Johnston jumped up and dashed away from Smith, trying to get to a stand of cedar trees 20 feet away.
"I didn't even know I had been shot," he said. In the trees, though, "I saw the blood squirting a foot long out of my neck."
He stuck a finger in the bullet hole to stop the gusher of blood.
Farmer, meanwhile, had staggered back and watched as Smith fired at Johnston running to the trees. Smith turned the gun, a .22-caliber revolver, on Farmer, shooting him in the chest from several feet away.
Farmer, feeling no pain, turned and ran toward his Jeep Cherokee, 20 feet away and parked on the other side of Johnston's pickup. He jumped into the cab, grabbed his keys from the console, placed them in the ignition and turned. "It happened so fast, I was just thinking, I've got to get out of here."
Smith came around the front of the Jeep and pointed the gun at Farmer. Farmer held up his hand through the rolled-down window to block the bullet, but Smith didn't fire. Instead, he walked a few feet farther until he was standing outside the Jeep just behind Farmer's left shoulder.
Farmer said he then crouched down in his seat, waiting for the inevitable shot to the back of the head.
But as Farmer put his Jeep in gear, the shot he was expecting didn't come. He gunned the engine and raced out of the campground. As he hit the dirt road leading out, a bloody Johnston stepped out of the woods and into the road. Farmer stopped and Johnston jumped in.
"What the hell just happened?" Farmer recalled saying.
But as he crossed a narrow bridge, Farmer began to drift in and out of consciousness behind the steering wheel. Also, he had lost all vision in his right eye.
As Johnston yelled "Go, Sean!" he grabbed the wheel and began to steer while Farmer worked the pedals. At one point the Jeep hit an embankment and nearly flipped, but the two kept on.
Four miles down the road at last, they stopped at the brick home of Sammy and Pearl Miller, who were home with daughters Sheila and Melissa and son Chris. As Johnston banged on the door and pleaded for help, Farmer wobbled from the Jeep.
The family put the wounded men on their porch and cleaned them with wet washcloths. Sheila called the rescue squad, then Johnston's mother and girlfriend, then Farmer's mother.

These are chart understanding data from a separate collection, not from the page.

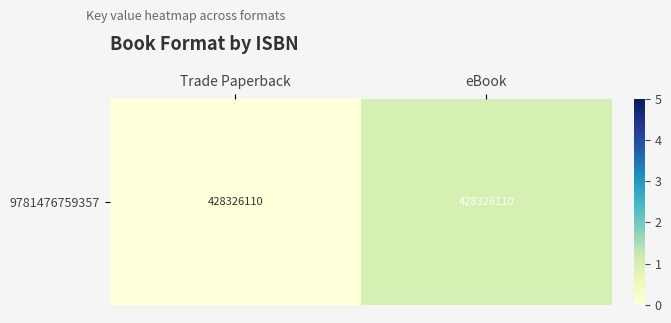

What is the sum of all values?

1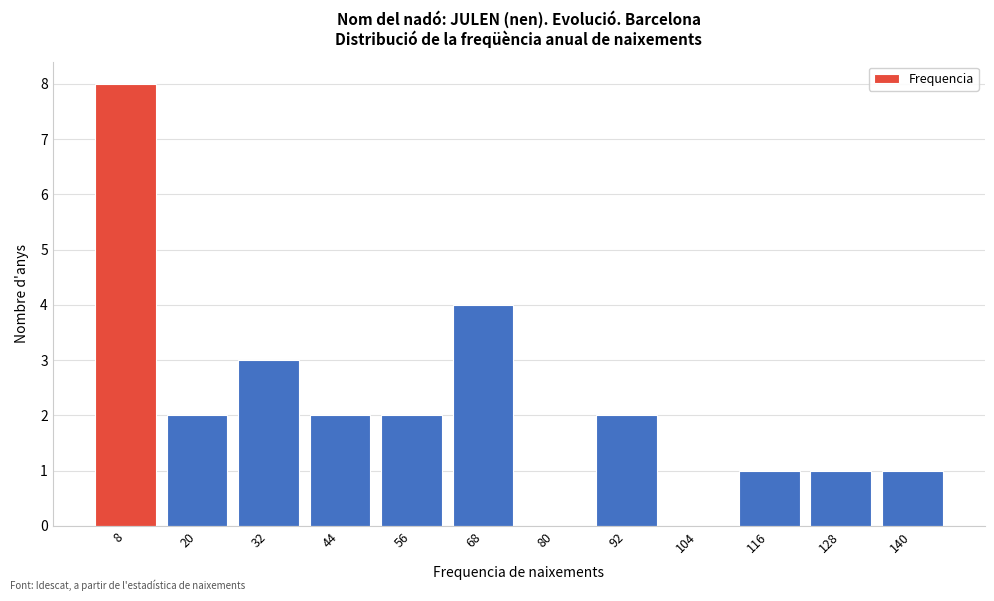

Reading right to left, what are all the values shown in this chart?

140=1	128=1	116=1	104=0	92=2	80=0	68=4	56=2	44=2	32=3	20=2	8=8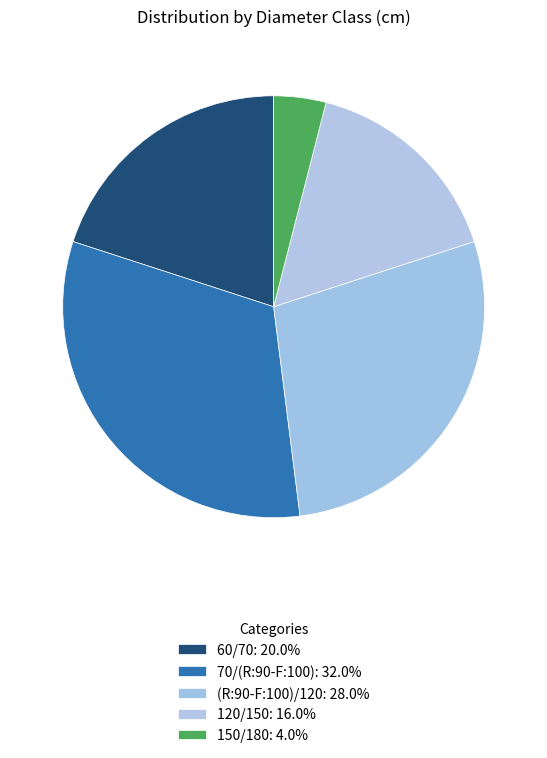

Do (R:90-F:100)/120 and 70/(R:90-F:100) together represent more than half of the pie?

Yes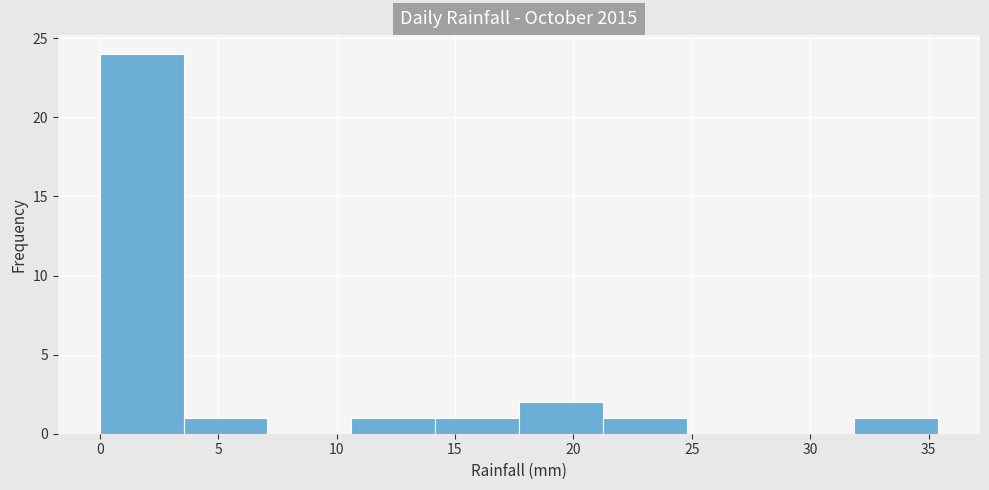

Reading left to right, transcribe this chart: for each bar, give the range it covers on the x-axis and its height. Neither the bar edges nor the heights are printed on the chart, so give them approximately, as read against the axes.

0.0 to 3.5: 24
3.5 to 7.0: 1
7.0 to 10.5: 0
10.5 to 14.0: 1
14.0 to 17.5: 1
17.5 to 21.0: 2
21.0 to 25.0: 1
25.0 to 28.5: 0
28.5 to 32.0: 0
32.0 to 35.5: 1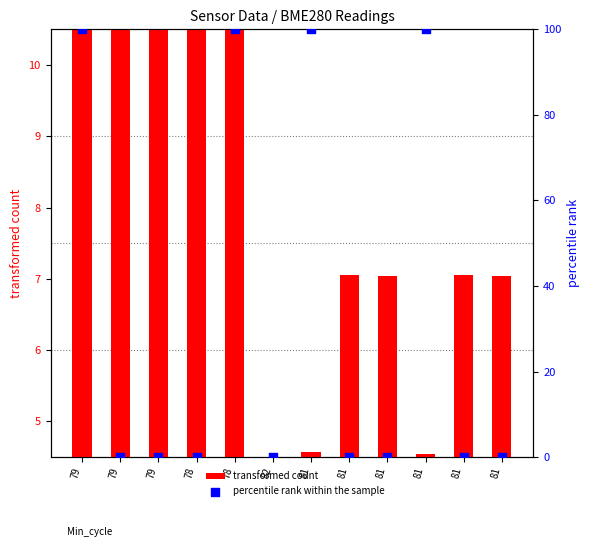

Which series has the largest total across all categories?

percentile rank within the sample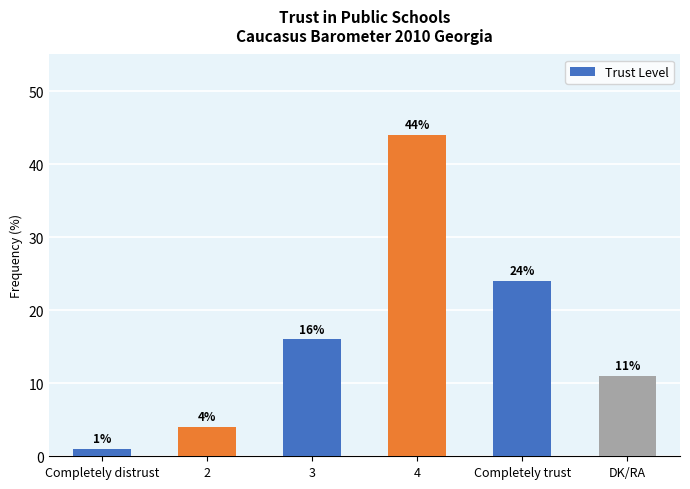

Which category has the lowest value across all series?

Completely distrust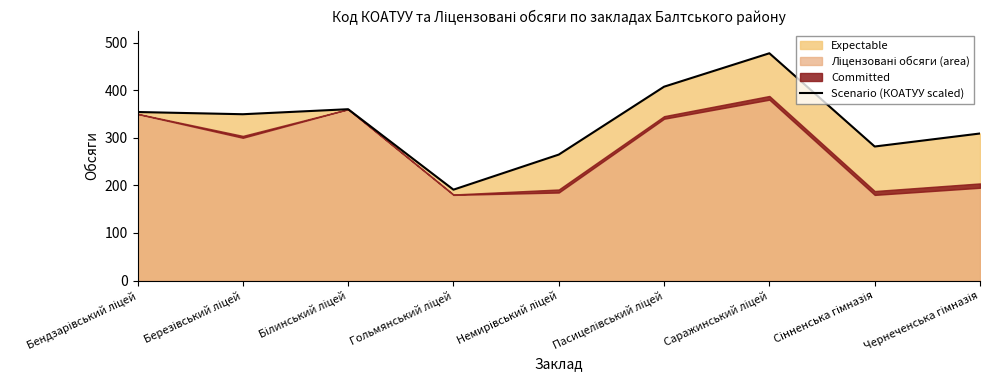

How many lines are shown in the chart?

1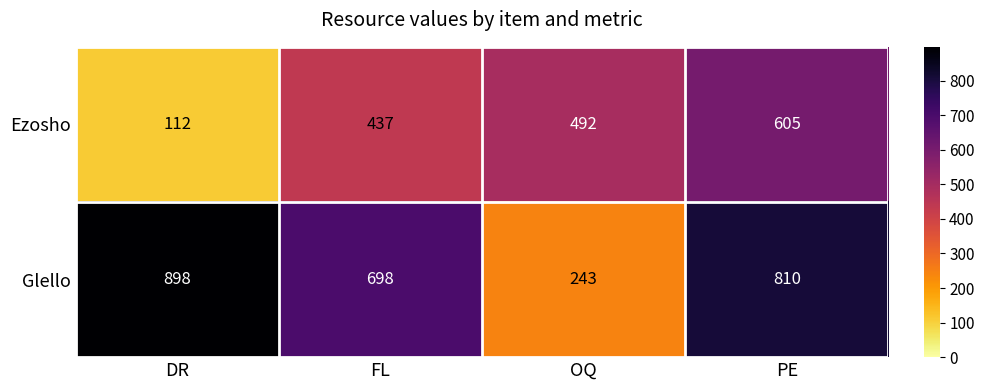

Reading left to right, extract all data points from this chart.

Ezosho: DR=112	FL=437	OQ=492	PE=605
Glello: DR=898	FL=698	OQ=243	PE=810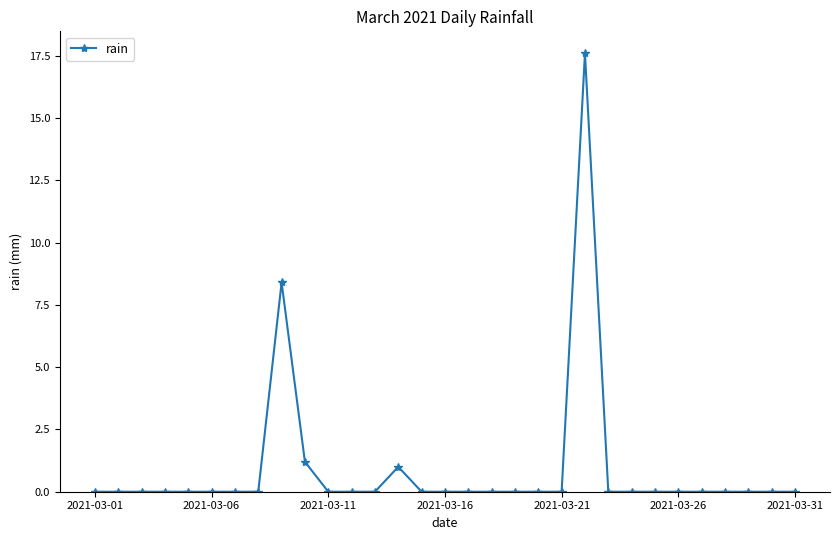

True or false: there are more than 2 points higher than both neighbors.

True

Eventually, ambulances would carry them to the local community center, where a helicopter picked them up to take them to a Roanoke hospital.
At one point during the flight, Johnston thought he must have died. "I kept telling myself, you're tough, hang on, you're going to make it," he recalled.
Not until the helicopter landed and the doors were opened and he felt the fresh air, though, did he know that he was still alive.
Smith, meanwhile, had driven off in Johnston's black truck. A state police trooper, alerted to the shootings, prepared to chase him. Almost immediately, Smith crashed the truck, suffering head injuries that required a helicopter to take him to a Roanoke hospital.
On May 9, he was released from the hospital and taken by deputies to the New River Valley Regional Jail in Dublin. There in his cell the next day, officers found him unresponsive. He was pronounced dead at 6 p.m. May 10 at a Pulaski County hospital.
Medical examiners still are trying to determine the cause of death.
"If I had to ask him one question," Johnston said, "it would be, Why? That's it: Why?"